AELP to test sirens

The dam above Salmon Creek.
The dam above Salmon Creek. (Wikimedia Commons)

Alaska Electric Light and power will test the Salmon Creek emergency sirens Thursday morning at 9 o’clock.

The high-pitched siren will last about three minutes and be heard in the 30-acre flood plain downhill from the dam.  The evacuation area extends from Bartlett Regional Hospital to Jack’s Plumbing on Glacier Highway along Twin Lakes.

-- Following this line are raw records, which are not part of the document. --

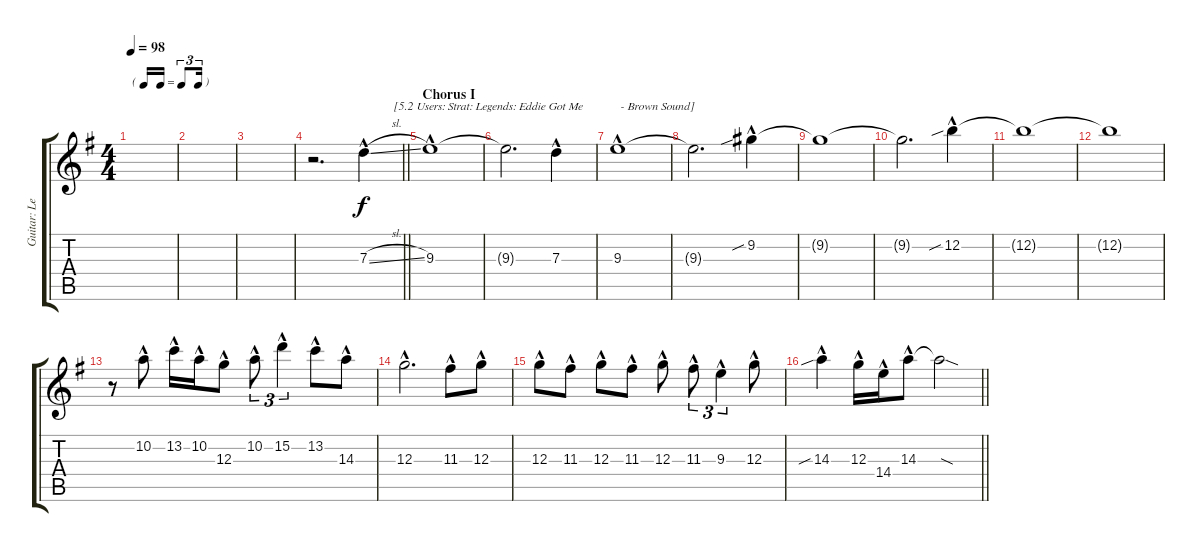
\track ("Guitar: Lead" "Guitar: Le") {instrument overdrivenguitar}
\staff {score tabs}
\tuning (E4 B3 G3 D3 A2 E2) {hide}
\ts (4 4)
\tf triplet16th
\tempo 98
\clef g2
\ks g
|
|
|
\barLineRight lightlight
r.2{d} 7.3{sl hac}.4{txt "          [5.2 Users: Strat: Legends: Eddie Got Me"} |
\section ("" "Chorus I")
9.3{hac}.1 |
9.3{t}.2{d} 7.3{hac}.4 |
9.3{hac}.1{txt " - Brown Sound]"} |
9.3{t}.2{d} 9.2{sib hac}.4 |
9.2{t}.1 |
9.2{t}.2{d} 12.2{sib hac}.4 |
12.2{t}.1 |
12.2{t}.1 |
r.8 10.2{hac}.8 13.2{hac}.16 10.2{hac}.16 12.3{hac}.8 10.2{hac}.8{tu (3 2)} 15.2{hac}.4{tu (3 2)} 13.2{hac}.8 14.3{hac}.8 |
12.3{hac}.2{d} 11.3{hac}.8 12.3{hac}.8 |
12.3{hac}.8 11.3{hac}.8 12.3{hac}.8 11.3{hac}.8 12.3{hac}.8 11.3{hac}.8{tu (3 2)} 9.3{hac}.4{tu (3 2)} 12.3{hac}.8 |
\barLineRight lightlight
14.3{sib hac}.4 12.3{hac}.16 14.4{hac}.16 14.3{hac}.8 14.3{sod t}.2
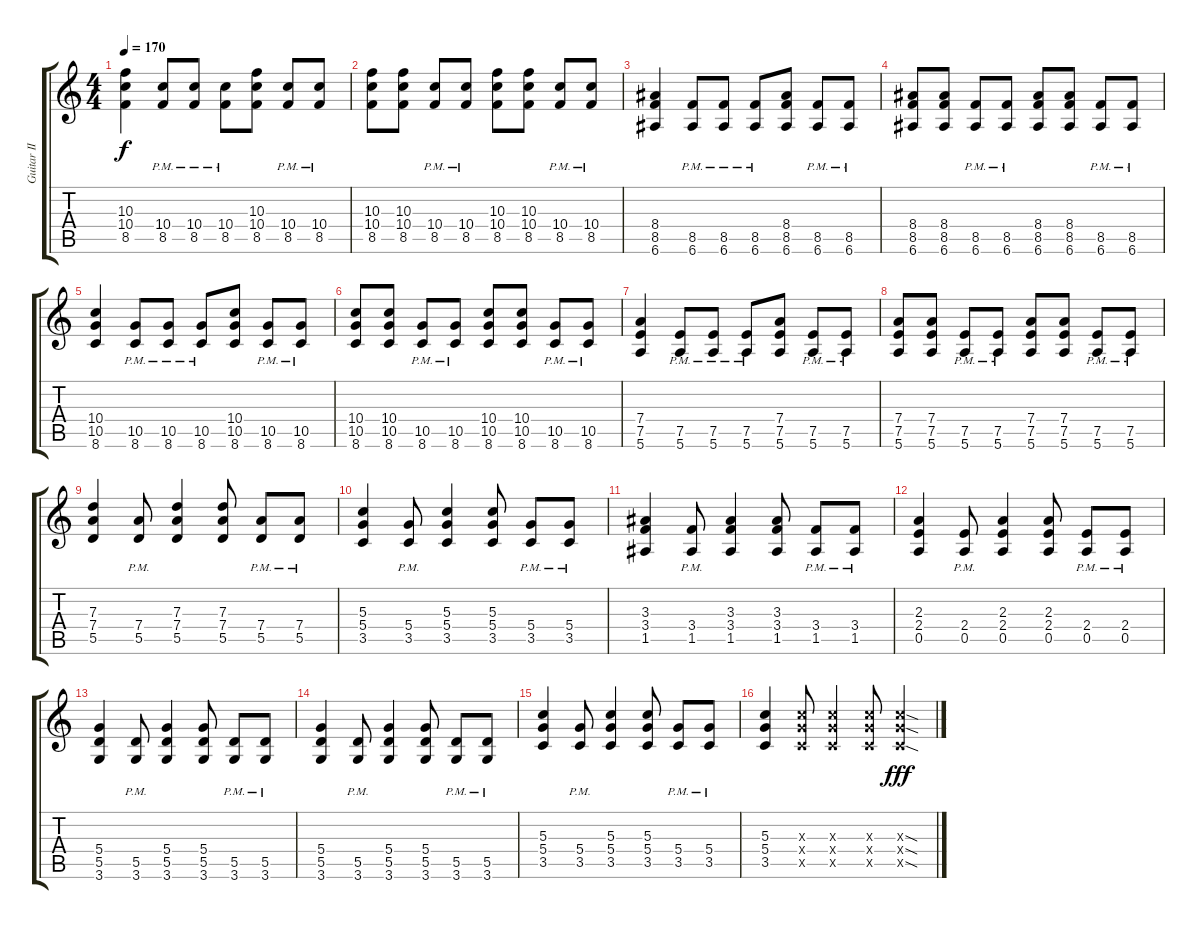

AELP has two sirens and is required to test them periodically to ensure adequate sound levels.  Spokeswoman Debbie Driscoll says the company needs to know if businesses and residents in the area do not hear the noise.

“The biggest concern at this stage obviously when we’re dealing with the evacuation area is that everyone within the area can hear the sirens,” she says.

In an emergency, the company also would called every business and residence in the area, and notify local radio stations, “but there really is  a small window if the dam ever failed to get people out of that area quickly,” she says, “so the sirens are the thing we rely on most.”

The concrete dam has never failed.

The Federal Energy Regulatory Commission requires the power company test its emergency and communications systems on a regular basis. Every five years, an actual evacuation drill is required.

The dam itself is inspected monthly by the company.

“FERC comes out and inspects the dam once a year and makes sure that our emergency evacuation plan is complete and acceptable to them. And then every five years we have to have an independent source come and do a complete inspection outside of FERC and ourselves. So it’s a very well-monitored system,” she says.

Thursday’s  test will be heard only in the immediate area of the dam.  It is an audible test, not a drill, so evacuation is not necessary.